Extract to read =>
On Python 3.12.3 and 3.11.9, it looks like the inspect.Signature object for operator's attrgetter, itemgetter, and methodcaller classes doesn't match their __call__ method signature:

>>> import inspect
>>> import operator
>>> inspect.signature(operator.attrgetter("spam"))
<Signature (*args, **kwargs)>
>>> inspect.signature(operator.itemgetter("spam"))
<Signature (*args, **kwargs)>
>>> inspect.signature(operator.methodcaller("spam"))
<Signature (*args, **kwargs)>

but their __call__ methods only accept a single argument:

# attrgetter / itemgetter
    def __call__(self, obj):
        return self._call(obj)

# methodcaller
    def __call__(self, obj):
        return getattr(obj, self._name)(*self._args, **self._kwargs)

Exercise 1 =>
Find every line of the listing that contains the string "numericTimeSignature" and copy each such line.

Stored data =>
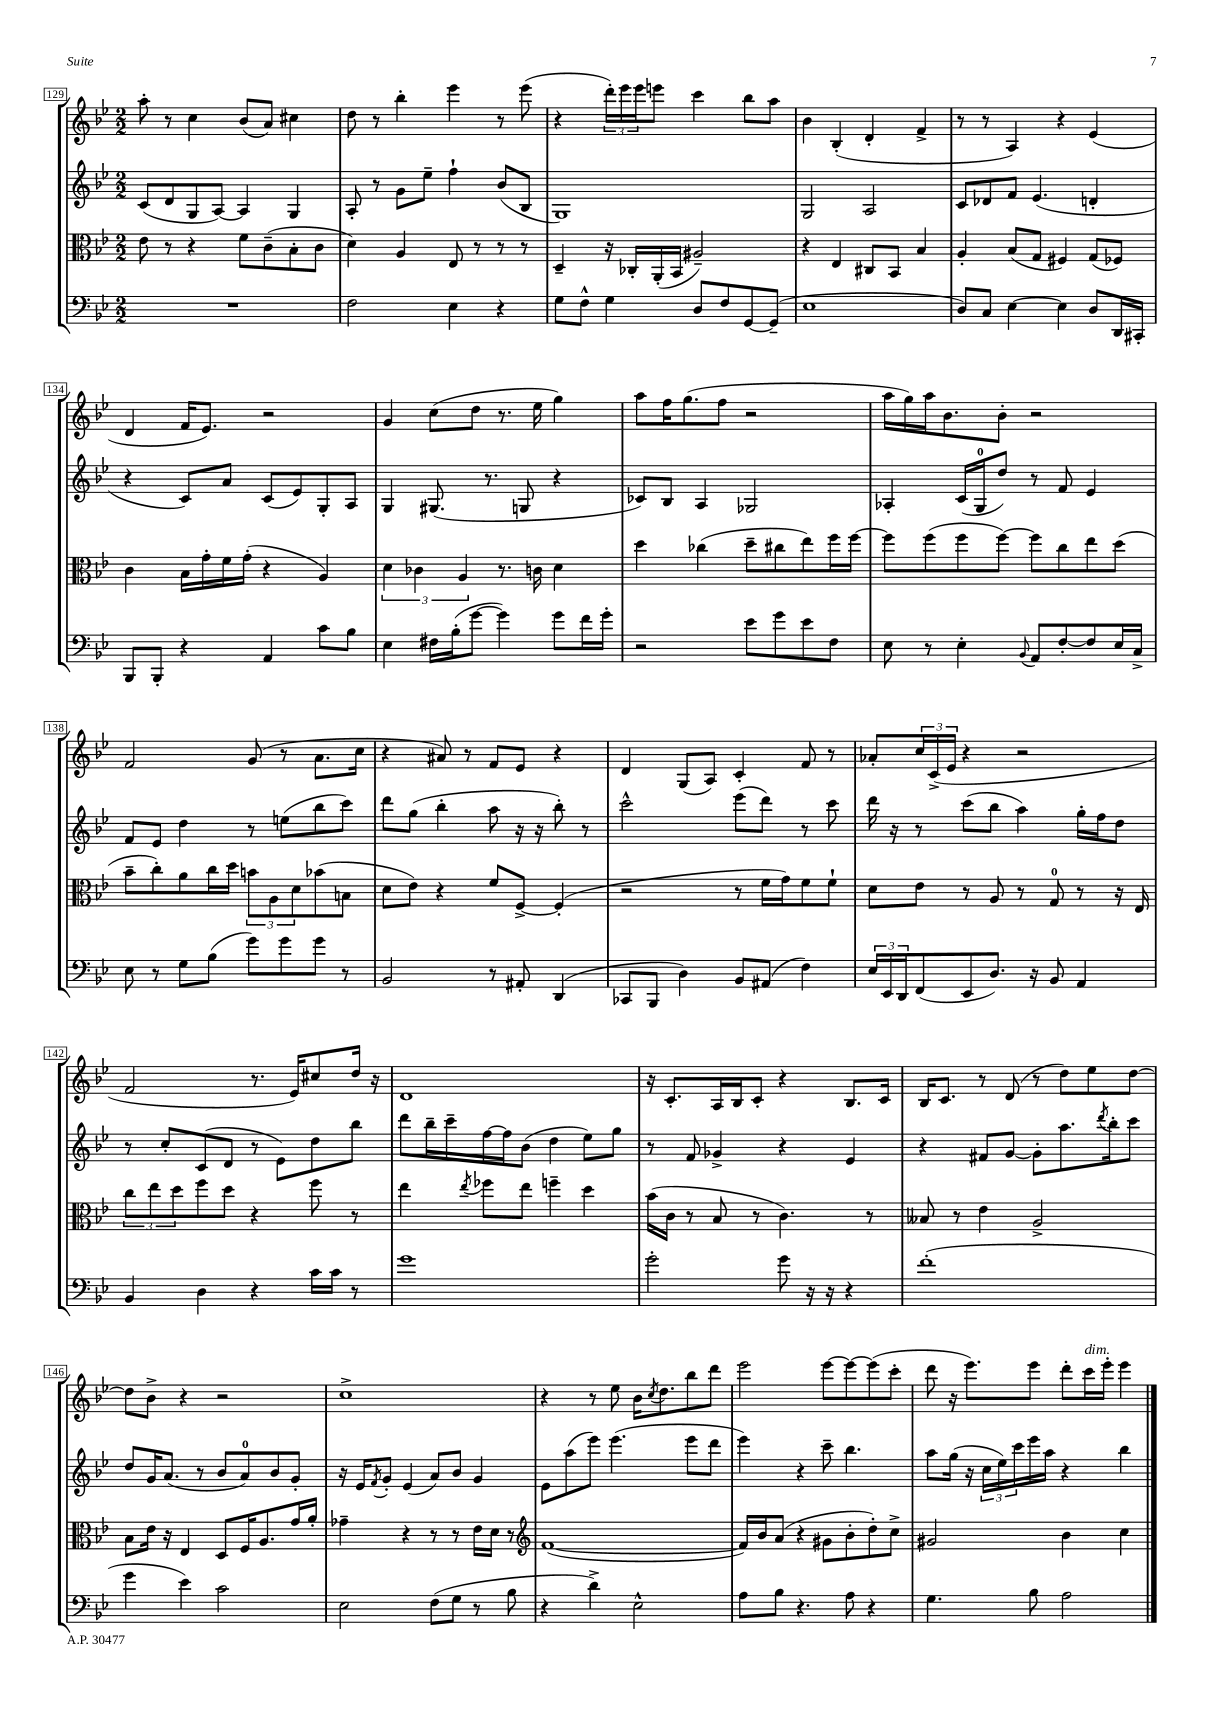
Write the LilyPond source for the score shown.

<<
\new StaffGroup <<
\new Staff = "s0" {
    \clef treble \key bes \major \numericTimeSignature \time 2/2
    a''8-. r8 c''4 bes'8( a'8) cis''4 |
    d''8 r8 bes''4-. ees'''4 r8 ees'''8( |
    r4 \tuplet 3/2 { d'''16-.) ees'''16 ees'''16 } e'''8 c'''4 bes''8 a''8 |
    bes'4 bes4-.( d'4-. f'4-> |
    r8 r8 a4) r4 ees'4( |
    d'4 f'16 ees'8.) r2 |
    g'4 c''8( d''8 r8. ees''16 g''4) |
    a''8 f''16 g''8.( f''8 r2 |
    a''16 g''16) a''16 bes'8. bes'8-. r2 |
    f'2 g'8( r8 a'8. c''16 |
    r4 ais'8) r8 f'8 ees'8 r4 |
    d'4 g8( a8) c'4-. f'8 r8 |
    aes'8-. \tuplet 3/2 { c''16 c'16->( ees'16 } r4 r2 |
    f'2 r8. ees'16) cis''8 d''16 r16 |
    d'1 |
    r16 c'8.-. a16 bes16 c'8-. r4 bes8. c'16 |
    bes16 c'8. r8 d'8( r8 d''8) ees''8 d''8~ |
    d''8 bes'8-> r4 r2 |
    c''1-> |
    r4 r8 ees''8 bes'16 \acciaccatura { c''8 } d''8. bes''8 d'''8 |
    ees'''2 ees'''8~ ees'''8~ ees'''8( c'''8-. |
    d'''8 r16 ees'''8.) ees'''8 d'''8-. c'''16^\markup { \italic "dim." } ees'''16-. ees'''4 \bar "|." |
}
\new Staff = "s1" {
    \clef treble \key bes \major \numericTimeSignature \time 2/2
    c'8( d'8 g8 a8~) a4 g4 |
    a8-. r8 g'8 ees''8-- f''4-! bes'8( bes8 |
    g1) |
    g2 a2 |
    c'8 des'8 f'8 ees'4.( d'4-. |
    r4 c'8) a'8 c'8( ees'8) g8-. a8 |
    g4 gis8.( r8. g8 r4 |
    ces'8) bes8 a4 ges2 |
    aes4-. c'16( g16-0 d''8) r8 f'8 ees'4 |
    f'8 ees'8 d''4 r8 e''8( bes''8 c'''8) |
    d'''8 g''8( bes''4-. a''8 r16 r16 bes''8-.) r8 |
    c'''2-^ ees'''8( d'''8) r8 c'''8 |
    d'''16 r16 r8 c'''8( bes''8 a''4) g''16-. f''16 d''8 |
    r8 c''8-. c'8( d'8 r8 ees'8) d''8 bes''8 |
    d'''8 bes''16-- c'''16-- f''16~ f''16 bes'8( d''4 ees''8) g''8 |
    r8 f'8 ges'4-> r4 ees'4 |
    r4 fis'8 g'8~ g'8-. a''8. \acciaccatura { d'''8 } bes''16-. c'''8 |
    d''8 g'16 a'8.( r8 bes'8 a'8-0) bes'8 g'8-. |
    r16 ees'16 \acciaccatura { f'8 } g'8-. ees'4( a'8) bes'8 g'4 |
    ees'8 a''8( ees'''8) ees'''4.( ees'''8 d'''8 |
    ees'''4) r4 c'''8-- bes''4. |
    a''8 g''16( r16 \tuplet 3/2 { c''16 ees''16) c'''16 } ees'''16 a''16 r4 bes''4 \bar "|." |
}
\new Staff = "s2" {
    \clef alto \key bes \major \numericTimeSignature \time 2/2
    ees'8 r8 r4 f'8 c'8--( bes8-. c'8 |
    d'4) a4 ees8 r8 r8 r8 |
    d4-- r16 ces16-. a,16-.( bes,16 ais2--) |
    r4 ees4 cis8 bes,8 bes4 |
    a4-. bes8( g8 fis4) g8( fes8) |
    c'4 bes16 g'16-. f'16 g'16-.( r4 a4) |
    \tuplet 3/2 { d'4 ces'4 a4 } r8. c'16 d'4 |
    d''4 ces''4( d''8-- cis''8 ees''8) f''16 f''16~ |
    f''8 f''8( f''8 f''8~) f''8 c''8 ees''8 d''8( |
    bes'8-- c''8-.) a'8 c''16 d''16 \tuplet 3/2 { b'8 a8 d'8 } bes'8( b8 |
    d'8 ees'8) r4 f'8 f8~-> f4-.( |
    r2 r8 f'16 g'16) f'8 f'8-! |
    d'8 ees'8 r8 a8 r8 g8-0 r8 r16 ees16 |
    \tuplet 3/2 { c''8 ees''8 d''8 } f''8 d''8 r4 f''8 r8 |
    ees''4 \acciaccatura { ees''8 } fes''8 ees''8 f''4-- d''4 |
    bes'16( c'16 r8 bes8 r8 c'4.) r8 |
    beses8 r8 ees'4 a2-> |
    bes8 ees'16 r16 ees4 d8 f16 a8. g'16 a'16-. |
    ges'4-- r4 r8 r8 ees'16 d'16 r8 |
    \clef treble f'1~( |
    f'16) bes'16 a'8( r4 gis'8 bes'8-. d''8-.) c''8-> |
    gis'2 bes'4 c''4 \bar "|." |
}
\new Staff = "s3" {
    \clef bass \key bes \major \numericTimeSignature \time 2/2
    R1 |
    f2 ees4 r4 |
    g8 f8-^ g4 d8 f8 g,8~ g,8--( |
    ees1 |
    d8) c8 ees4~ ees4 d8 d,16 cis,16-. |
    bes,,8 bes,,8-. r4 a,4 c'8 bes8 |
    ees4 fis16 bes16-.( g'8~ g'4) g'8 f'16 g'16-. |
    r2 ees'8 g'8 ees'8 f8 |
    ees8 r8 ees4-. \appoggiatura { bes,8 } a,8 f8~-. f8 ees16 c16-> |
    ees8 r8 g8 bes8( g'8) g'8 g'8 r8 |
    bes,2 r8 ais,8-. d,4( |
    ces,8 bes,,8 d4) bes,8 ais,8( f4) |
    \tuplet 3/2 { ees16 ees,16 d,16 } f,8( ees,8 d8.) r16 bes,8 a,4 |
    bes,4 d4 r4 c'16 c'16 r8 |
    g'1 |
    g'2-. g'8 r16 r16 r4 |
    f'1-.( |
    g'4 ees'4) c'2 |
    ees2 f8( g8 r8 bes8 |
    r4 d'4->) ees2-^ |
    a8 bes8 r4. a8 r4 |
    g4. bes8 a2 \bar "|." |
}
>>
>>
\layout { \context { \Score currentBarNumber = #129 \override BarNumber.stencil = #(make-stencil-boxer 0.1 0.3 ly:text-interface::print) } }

Exercise 2 =>
Decide whether each statement below agrees with the report on operator signatures. For each, answer yes or no and quote the words of the report that decide it.
(a) The behavior is described for Python 3.12.3 and 3.11.9.
(b) The __call__ methods of these classes accept any number of arguments.
(c) The __call__ method of methodcaller returns getattr(obj, self._name)(*self._args, **self._kwargs).

Exercise answer 1 =>
    \clef treble \key bes \major \numericTimeSignature \time 2/2
    \clef treble \key bes \major \numericTimeSignature \time 2/2
    \clef alto \key bes \major \numericTimeSignature \time 2/2
    \clef bass \key bes \major \numericTimeSignature \time 2/2

Exercise answer 2 =>
(a) Yes: "On Python 3.12.3 and 3.11.9"
(b) No: "but their __call__ methods only accept a single argument"
(c) Yes: "return getattr(obj, self._name)(*self._args, **self._kwargs)"